The concept I really liked, though, was the “heart line.” On your daily to-do list, one of the items should be solely focused on moving you in the direction of your dreams and that item should have a high priority. For me, for example, that “heart line” revolves around a diverse career as a writer, so it’s usually something like “work on that short story” or “polish that future book proposal.”
Step 6: Daily Habits
All of these steps lead up to one thing: a daily routine. The final step consists of a list of steps that a person should go through each day in order to keep all of the elements in line: prioritize their to-do list, schedule in blocks of time to work on these to-do items, schedule in “focus time” if you need it, and so on.

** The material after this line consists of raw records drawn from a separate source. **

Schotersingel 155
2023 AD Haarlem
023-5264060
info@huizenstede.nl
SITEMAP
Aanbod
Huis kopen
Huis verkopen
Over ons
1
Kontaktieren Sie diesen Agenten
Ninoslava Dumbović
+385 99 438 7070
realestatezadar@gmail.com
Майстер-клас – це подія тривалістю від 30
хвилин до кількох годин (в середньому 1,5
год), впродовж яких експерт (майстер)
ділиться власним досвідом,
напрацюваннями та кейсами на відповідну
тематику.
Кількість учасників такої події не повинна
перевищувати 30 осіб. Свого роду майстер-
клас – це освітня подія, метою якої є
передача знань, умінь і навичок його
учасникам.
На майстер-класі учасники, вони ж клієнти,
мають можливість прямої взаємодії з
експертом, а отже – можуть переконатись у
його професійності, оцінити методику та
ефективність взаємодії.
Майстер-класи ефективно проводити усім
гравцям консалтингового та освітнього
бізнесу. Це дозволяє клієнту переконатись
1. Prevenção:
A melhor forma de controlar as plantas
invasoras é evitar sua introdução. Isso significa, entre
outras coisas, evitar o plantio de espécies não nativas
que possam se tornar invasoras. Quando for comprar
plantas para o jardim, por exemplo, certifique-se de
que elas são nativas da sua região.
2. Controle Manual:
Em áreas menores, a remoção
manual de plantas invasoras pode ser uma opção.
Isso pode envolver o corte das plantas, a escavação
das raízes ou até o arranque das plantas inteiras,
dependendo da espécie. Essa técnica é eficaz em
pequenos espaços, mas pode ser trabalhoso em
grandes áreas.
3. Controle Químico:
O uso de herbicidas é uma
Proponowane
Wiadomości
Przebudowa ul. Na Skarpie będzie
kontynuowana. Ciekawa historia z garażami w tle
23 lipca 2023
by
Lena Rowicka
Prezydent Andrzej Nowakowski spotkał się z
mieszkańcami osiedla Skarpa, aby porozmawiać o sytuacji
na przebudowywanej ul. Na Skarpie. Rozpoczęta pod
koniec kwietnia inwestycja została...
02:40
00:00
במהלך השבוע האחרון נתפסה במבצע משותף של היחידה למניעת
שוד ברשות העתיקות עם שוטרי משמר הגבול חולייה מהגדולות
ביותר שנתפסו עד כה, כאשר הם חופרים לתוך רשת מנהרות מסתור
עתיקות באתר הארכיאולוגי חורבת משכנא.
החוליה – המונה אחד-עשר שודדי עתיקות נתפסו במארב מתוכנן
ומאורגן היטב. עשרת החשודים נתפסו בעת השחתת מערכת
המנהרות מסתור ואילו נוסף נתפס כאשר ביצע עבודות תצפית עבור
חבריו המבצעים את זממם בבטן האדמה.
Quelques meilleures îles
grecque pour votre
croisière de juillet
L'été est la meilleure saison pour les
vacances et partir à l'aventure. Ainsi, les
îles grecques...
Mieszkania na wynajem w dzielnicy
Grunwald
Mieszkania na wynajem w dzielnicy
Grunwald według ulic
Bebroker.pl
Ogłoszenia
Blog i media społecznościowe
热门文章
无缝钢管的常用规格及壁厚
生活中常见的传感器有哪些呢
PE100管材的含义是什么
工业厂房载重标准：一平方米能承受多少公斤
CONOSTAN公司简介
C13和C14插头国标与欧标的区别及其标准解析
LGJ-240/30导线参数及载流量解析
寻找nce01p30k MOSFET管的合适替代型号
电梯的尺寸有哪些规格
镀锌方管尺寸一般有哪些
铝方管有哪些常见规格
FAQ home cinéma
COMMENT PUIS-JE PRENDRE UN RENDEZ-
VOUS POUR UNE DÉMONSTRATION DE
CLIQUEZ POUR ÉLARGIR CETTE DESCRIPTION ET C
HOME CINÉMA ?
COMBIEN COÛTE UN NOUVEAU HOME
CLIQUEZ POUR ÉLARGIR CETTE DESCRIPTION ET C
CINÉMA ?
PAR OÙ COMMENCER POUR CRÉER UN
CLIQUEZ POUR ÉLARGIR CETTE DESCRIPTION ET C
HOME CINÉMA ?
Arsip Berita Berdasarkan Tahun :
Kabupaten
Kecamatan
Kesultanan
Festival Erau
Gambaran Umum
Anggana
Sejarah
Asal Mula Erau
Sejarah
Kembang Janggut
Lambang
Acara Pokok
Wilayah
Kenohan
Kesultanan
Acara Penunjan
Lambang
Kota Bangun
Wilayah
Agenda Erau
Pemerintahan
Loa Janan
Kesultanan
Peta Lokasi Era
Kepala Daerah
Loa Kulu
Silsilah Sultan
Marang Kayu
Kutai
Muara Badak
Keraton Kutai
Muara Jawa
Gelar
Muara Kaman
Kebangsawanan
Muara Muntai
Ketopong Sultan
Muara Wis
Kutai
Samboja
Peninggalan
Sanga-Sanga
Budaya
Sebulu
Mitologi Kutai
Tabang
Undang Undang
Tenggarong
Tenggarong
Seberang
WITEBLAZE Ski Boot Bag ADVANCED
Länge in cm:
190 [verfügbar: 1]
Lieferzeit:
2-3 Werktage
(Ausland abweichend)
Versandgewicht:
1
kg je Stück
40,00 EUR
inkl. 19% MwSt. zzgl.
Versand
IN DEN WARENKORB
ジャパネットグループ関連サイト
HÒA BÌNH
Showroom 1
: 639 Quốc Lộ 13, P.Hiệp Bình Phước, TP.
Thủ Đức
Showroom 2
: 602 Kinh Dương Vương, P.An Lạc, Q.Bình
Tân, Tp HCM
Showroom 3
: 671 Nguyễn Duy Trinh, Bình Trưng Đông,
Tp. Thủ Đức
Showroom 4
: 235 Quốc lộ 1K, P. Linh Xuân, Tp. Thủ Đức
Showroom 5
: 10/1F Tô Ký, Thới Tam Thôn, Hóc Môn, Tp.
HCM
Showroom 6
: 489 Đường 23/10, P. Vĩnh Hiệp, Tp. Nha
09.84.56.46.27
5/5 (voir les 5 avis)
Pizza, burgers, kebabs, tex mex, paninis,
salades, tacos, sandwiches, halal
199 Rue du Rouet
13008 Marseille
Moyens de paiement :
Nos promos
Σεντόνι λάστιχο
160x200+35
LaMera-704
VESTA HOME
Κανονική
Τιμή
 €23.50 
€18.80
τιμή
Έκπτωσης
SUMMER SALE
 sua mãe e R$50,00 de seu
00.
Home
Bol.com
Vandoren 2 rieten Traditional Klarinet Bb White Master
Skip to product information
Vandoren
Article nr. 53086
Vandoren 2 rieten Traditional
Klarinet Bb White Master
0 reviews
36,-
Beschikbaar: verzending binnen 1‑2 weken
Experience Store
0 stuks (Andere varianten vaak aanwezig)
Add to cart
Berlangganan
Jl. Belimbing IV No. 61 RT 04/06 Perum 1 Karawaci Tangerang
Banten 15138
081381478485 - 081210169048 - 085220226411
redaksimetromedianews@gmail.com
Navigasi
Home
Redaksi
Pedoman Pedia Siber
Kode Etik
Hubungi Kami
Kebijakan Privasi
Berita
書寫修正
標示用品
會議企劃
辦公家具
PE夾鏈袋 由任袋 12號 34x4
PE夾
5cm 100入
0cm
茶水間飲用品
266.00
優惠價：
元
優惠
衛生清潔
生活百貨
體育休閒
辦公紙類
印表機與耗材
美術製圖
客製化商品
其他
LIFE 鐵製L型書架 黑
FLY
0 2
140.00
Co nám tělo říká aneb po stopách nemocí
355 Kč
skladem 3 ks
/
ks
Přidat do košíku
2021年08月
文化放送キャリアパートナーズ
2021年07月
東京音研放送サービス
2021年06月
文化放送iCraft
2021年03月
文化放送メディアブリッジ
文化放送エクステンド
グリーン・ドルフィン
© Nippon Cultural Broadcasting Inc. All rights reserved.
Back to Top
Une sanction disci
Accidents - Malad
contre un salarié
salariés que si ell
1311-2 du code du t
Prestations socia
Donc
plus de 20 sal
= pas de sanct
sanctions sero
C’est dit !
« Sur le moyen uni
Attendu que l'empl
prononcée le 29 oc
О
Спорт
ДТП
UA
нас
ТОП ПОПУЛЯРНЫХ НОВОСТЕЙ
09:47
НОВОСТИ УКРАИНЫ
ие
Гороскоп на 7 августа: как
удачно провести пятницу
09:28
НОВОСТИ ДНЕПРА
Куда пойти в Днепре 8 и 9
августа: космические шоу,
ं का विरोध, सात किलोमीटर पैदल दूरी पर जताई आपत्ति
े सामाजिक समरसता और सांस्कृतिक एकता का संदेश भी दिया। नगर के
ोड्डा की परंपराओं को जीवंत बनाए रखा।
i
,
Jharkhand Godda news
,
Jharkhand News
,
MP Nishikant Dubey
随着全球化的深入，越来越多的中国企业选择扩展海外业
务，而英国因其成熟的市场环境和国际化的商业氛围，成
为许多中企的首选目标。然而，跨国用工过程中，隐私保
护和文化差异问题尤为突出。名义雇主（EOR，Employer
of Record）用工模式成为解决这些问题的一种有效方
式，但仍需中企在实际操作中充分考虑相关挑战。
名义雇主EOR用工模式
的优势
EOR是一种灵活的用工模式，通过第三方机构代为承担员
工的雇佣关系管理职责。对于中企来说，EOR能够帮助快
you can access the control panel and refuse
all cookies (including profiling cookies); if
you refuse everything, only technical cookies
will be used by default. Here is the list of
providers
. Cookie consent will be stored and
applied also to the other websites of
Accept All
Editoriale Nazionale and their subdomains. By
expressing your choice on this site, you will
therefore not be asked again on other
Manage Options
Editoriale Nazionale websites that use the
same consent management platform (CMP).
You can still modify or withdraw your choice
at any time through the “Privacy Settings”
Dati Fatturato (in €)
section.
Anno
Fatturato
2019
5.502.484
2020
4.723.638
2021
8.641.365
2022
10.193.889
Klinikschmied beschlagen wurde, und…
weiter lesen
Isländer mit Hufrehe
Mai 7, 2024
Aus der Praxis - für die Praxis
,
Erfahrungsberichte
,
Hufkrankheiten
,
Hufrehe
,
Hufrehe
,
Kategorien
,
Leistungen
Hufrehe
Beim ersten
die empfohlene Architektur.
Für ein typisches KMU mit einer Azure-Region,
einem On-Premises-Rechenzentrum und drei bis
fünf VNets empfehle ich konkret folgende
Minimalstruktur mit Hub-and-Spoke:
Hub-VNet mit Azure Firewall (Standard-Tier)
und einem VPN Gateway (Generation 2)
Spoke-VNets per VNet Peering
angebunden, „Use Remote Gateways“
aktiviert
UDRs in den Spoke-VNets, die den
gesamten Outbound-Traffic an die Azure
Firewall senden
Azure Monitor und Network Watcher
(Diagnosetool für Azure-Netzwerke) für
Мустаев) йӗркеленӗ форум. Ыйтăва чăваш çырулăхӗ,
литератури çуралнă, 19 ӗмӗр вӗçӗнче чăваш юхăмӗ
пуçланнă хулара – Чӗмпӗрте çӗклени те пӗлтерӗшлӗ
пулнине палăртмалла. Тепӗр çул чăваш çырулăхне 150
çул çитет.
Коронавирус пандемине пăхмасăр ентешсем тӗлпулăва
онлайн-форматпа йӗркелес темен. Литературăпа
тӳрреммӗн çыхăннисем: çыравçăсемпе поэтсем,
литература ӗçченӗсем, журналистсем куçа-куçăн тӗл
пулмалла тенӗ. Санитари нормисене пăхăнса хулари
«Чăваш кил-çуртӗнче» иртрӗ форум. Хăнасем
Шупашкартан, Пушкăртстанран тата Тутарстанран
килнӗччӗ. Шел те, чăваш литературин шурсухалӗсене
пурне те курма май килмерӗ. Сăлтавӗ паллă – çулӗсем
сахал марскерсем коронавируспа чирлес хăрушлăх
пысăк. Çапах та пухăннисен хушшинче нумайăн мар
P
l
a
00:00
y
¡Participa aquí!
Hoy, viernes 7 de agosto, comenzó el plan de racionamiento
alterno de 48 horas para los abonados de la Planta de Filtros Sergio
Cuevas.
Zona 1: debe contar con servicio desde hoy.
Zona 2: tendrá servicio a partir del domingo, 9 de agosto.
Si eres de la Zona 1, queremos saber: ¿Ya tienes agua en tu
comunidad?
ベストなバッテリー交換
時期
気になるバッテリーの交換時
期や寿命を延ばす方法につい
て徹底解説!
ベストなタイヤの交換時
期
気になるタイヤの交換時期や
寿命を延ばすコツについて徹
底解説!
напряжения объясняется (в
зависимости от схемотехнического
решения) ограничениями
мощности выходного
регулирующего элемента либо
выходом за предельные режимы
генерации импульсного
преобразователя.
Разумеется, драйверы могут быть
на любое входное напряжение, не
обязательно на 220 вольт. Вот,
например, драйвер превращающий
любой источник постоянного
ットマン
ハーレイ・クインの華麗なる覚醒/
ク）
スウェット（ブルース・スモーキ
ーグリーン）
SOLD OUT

I find that having an overarching set of routines during my day really does help me to get things done. My morning usually starts off with setting priorities for the day and also doing a few routine tasks (going through all of my email, for one) before getting down to business. At the end of the day, I usually make a list of the tasks left undone so I have a starting point for the next day. Doing things with such a routine-oriented fashion keeps me moving forward all the time instead of spinning my wheels in place.
What’s impressive is that when you’re in the routine, you don’t even notice how well it works. When you notice it is when your routine gets out of whack. For example, my last week has been extremely chaotic with several small emergencies and a ton of deadlines converging at once. These issues all added together to throw me off my routine, leaving a lot of email unanswered and so on. I now feel as though I’m scrambling in place trying to put Humpty Dumpty back together.
Is Order from Chaos Worth Reading?
Every time I read a good book on time and information management (and, yes, I do classify this one as a good one), I learn another piece or two to add to my own time management practices. Order from Chaos is no different; it led me to reorganizing my office space, adopting a “air traffic control” solution that combines many elements I was already using into one place, and focusing more on defining a clear morning and end-of-day routine, all of which have proven at least somewhat helpful over the last month.
Order from Chaos is a very good book, pushing towards great. It’s an excellent choice if you’ve never read a book on time management or if you found my personal favorite time management book, Getting Things Done, to be overwhelming. It can also provide some great supplemental ideas for your own routines.
Is it essential? No. Is it well worth checking out from the library if you’re looking for some fresh time management ideas? Definitely.